Mandalas are my new thing. Now that I’m keyed into them, they seem to be everywhere.
Here’s a mandala in the yoga studio I just visited.
A good friend who’d read my earlier post pointed me to a mandala workshop at Wainwright House. It’s a gorgeous estate on Long Island Sound in Rye, New York. I discovered the same sculpture there as I’d once seen at Omega Institute upstate.
I will have to investigate the artist behind this recurring sculpture.
While I do not consider myself a painter, this workshop appealed to me because I’d recently enjoyed creating a mandala from found objects, and I welcome the opportunity to study the form in greater depth.
I bought a couple canvases, basic tools, and acrylic paints to try again at home. Here are my results.
Painting mandalas is an enjoyable practice. I will also continue to make mandalas with found objects. In case you missed my earlier post, here is the mandala I made to send healing vibes to my mom from afar when she got injured in Chicago.

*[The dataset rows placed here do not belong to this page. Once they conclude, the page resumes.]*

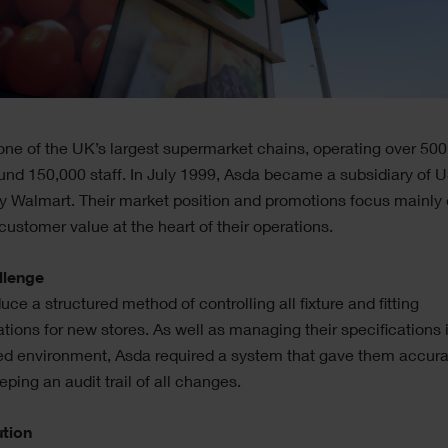
one of the UK’s largest supermarket chains, operating over 500
und 150,000 staff. In July 1999, Asda became a subsidiary of US
 Walmart. Their market position and promotions focus mainly 
customer value at the heart of their operations.
llenge
duce a structured method of controlling all fixture and fitting
ations for new stores. As well as managing their specifications 
ed environment, Asda required a system that gave them accura
eping an audit trail of all changes.
ution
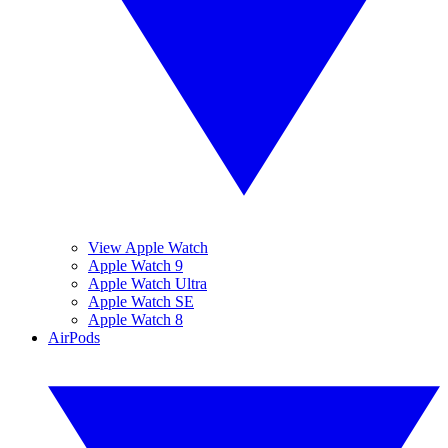
View Apple Watch
Apple Watch 9
Apple Watch Ultra
Apple Watch SE
Apple Watch 8
AirPods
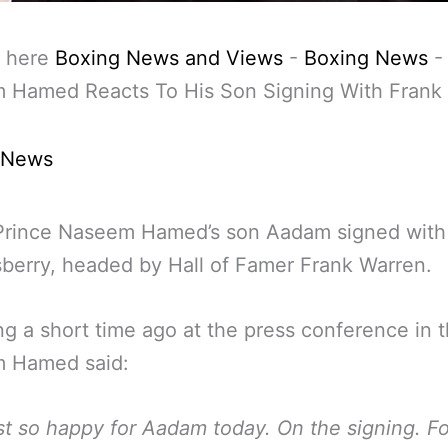
 here
Boxing News and Views
-
Boxing News
 Hamed Reacts To His Son Signing With Frank
 News
Prince Naseem Hamed’s son Aadam signed with
erry, headed by Hall of Famer Frank Warren.
g a short time ago at the press conference in 
 Hamed said:
ust so happy for Aadam today. On the signing. F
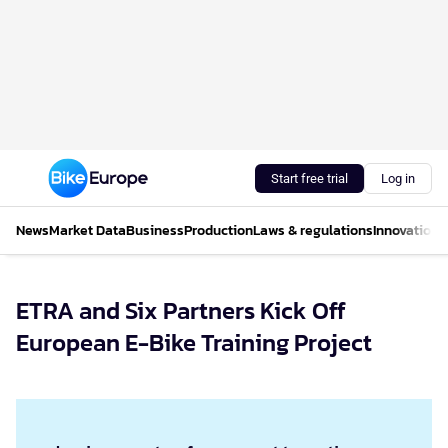
Start free trial
Log in
News
Market Data
Business
Production
Laws & regulations
Innovations
ETRA and Six Partners Kick Off
European E-Bike Training Project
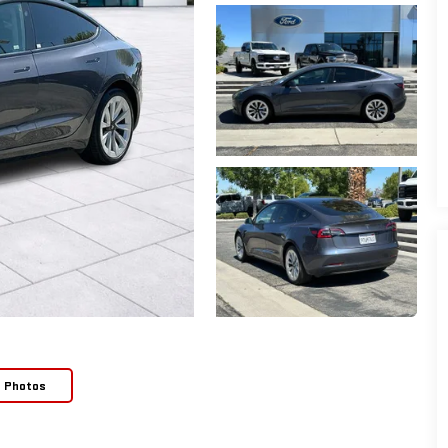
e Photos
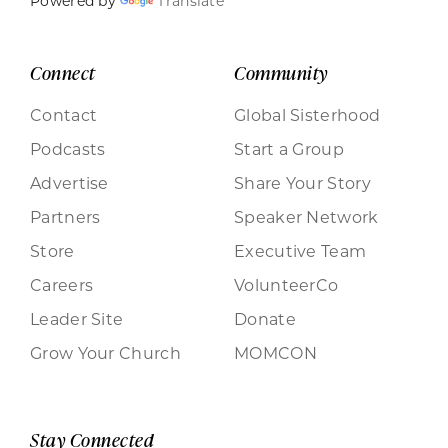
Powered by
Translate
Connect
Community
Contact
Global Sisterhood
Podcasts
Start a Group
Advertise
Share Your Story
Partners
Speaker Network
Store
Executive Team
Careers
VolunteerCo
Leader Site
Donate
Grow Your Church
MOMCON
Stay Connected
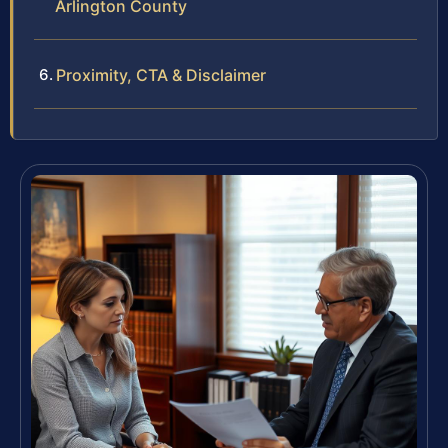
Arlington County
Proximity, CTA & Disclaimer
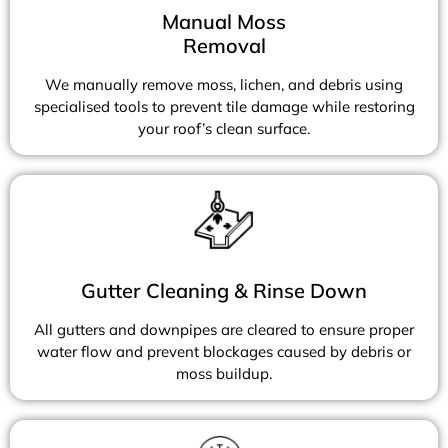
Manual Moss
Removal
We manually remove moss, lichen, and debris using
specialised tools to prevent tile damage while restoring
your roof’s clean surface.
Gutter Cleaning & Rinse Down
All gutters and downpipes are cleared to ensure proper
water flow and prevent blockages caused by debris or
moss buildup.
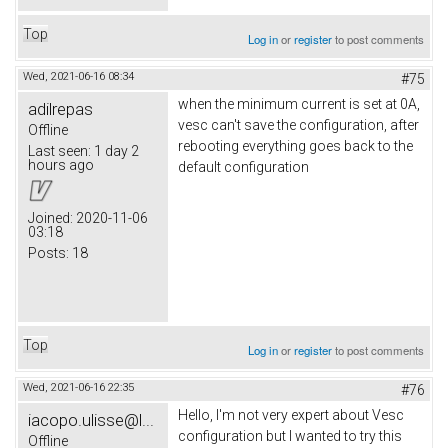
Top
Log in
or
register
to post comments
Wed, 2021-06-16 08:34
#75
when the minimum current is set at 0A,
adilrepas
vesc can't save the configuration, after
Offline
rebooting everything goes back to the
Last seen:
1 day 2
hours ago
default configuration
Joined:
2020-11-06
03:18
Posts:
18
Top
Log in
or
register
to post comments
Wed, 2021-06-16 22:35
#76
Hello, I'm not very expert about Vesc
iacopo.ulisse@l...
configuration but I wanted to try this
Offline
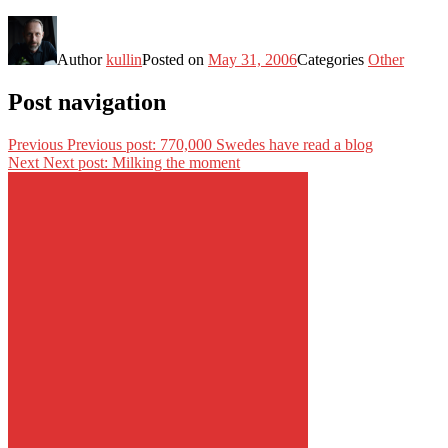
Author
kullin
Posted on
May 31, 2006
Categories
Other
Post navigation
Previous
Previous post:
770,000 Swedes have read a blog
Next
Next post:
Milking the moment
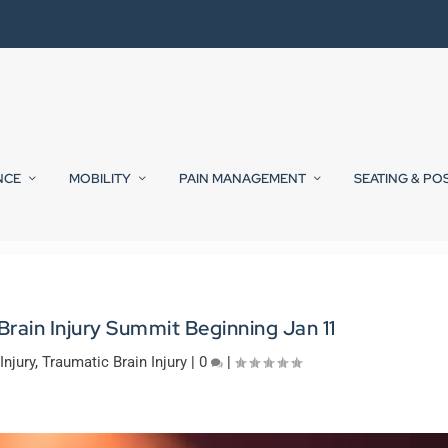
NCE
MOBILITY
PAIN MANAGEMENT
SEATING & PO
Brain Injury Summit Beginning Jan 11
Injury
,
Traumatic Brain Injury
|
0
|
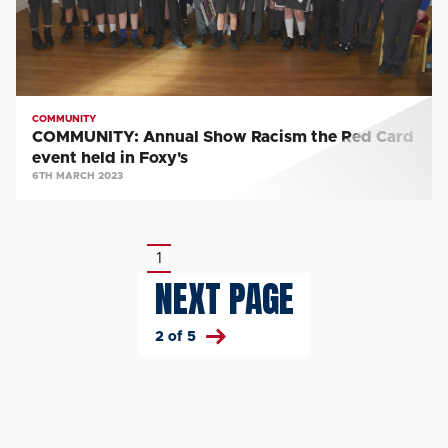
Card
event
held
in
Foxy's
COMMUNITY
COMMUNITY: Annual Show Racism the Red Card
event held in Foxy's
6TH MARCH 2023
Pagination
1
Current
NEXT PAGE
page
2 of 5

Once you’re interested and attuned to mandalas, they appear everywhere. Look for them and you’ll find them in nature, as in a spider’s web, on skin, on canvas, on walls….
Here is a concise summary of the origin and meaning of mandalas. Notice here it says, “Labyrinths are a type of mandala found in many cultures and are used as a tool for centering.” More on labyrinths here.
Thank you for reading. I hope you’ll explore the calming and uplifting experiences of walking labyrinths and creating mandalas. Both are sure to be lifelong practices for me.